For someone who can and wants to make the maximum contribution, this is ideal, says Mr. Ellentuck. This might even include someone who is working part time but whose spouse is earning enough to support them both, says McMichael.

Those who want a little of both can combine the two for a paired plan. Keoghs must be set up before the end of the year.

``They are a terrific way to put money away,'' concludes Ellentuck.

The real paper work burden comes with the defined-benefit plans. The first step is to the office of an actuary, since you have to calculate how much you want to get when you retire, and how much you must contribute each year to achieve that goal. Generally, you must contribute something to the Keogh every year, no matter how small your income.

For this reason, people who can afford a defined-benefit retirement plan - typically a person with a large income and few years until retirement - can usually cover the cost of outside actuarial help.

A new retirement plan is only the beginning, planners say.

``You really have to look at everything,'' Ellentuck recommends. ``Usually, a plan is not enough, unless you're putting in substantial amounts and starting early.''

A self-employed person must integrate his or her business with personal finances, says McCarthy. ``Just as important, and often overlooked, is the role of the business itself as a retirement asset,'' he says.

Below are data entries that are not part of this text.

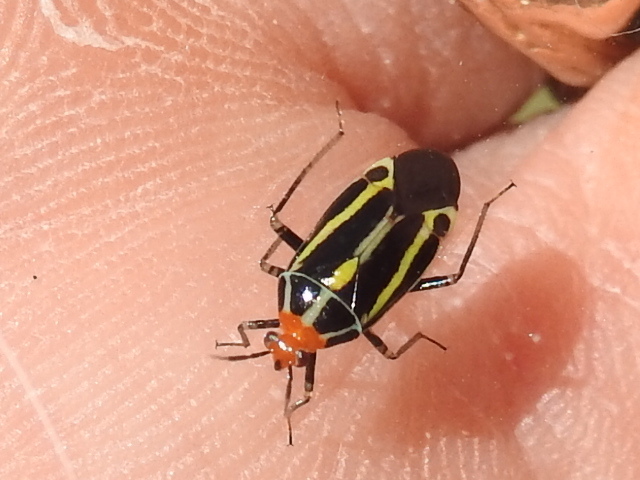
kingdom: Animalia
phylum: Arthropoda
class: Insecta
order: Hemiptera
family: Miridae
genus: Poecilocapsus
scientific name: Poecilocapsus lineatus
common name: Four-lined plant bug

A business owner has several options: She can sell the company when she retires for a lump sum, or she can use it to generate part of her retirement income.

Because a business may or may not be liquid when the time comes to sell it, however, ``self-employed people should be doing investing outside their business,'' says Malcolm Gissen, a financial planner in San Francisco.

The IRA is another way to accomplish that, though the 1986 Tax Reform Act has taken away some of its tax advantages.

Under the 1986 law, a $2,000 annual IRA contribution will not be tax deductible if you or your spouse is covered by a regular employer plan and your combined adjusted gross income is $50,000 or more.

Likewise, if you are single, are covered by a pension, and earn more than $35,000, you cannot deduct your IRA contribution.

Still, ``you have the advantage of tax deferral [of money saved in an IRA],'' says Ellentuck, ``if you are a young person or close to retirement and fairly certain you won't need that money before 65.''

But for someone who may need the money before that, or someone who has large assets that he wouldn't be able to get at in an IRA, Gissen recommends against it.